Can you reproduce the lines of the material that begin at the line containing "text Référence réglementaire" and stop after the line containing "table_cell Nombre de stagiaires", substituting "apprenants" for "stagiaires" and leaving everything else unchanged?

>> start WORKING DATA

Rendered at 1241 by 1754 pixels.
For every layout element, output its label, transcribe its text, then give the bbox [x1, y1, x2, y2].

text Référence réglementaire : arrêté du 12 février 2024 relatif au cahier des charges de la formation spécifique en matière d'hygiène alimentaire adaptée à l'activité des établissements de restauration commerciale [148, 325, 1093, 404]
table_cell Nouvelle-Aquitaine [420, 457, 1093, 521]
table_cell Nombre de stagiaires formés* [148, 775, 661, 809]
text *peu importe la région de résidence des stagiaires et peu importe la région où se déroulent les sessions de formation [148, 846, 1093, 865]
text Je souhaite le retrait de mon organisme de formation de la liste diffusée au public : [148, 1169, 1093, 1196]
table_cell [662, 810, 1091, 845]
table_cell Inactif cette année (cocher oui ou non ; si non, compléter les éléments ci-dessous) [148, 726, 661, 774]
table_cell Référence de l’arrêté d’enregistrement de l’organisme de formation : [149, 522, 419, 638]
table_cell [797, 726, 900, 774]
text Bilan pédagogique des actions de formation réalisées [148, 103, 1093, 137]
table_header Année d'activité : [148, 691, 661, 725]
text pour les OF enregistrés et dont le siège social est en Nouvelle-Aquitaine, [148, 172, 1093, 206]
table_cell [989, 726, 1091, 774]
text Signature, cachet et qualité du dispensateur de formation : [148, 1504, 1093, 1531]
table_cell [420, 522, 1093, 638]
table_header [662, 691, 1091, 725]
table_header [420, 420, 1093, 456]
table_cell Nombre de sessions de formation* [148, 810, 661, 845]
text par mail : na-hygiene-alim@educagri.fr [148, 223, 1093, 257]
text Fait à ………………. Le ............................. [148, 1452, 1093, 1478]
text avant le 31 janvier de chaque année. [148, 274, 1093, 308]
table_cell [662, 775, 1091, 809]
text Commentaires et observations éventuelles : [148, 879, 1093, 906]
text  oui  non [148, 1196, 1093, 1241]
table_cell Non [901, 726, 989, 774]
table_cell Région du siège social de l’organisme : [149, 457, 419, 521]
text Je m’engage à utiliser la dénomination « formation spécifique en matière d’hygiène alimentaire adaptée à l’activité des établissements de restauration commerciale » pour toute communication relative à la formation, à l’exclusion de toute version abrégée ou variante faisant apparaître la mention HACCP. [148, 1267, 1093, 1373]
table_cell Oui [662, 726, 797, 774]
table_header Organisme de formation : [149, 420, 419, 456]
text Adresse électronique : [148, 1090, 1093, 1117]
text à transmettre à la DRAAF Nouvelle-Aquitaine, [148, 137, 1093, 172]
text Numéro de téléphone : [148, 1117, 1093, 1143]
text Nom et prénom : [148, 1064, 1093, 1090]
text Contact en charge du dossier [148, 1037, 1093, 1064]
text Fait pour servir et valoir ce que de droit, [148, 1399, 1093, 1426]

>> end WORKING DATA

» **OUTPUT FOR THIS TASK**:
text Référence réglementaire : arrêté du 12 février 2024 relatif au cahier des charges de la formation spécifique en matière d'hygiène alimentaire adaptée à l'activité des établissements de restauration commerciale [148, 325, 1093, 404]
table_cell Nouvelle-Aquitaine [420, 457, 1093, 521]
table_cell Nombre de apprenants formés* [148, 775, 661, 809]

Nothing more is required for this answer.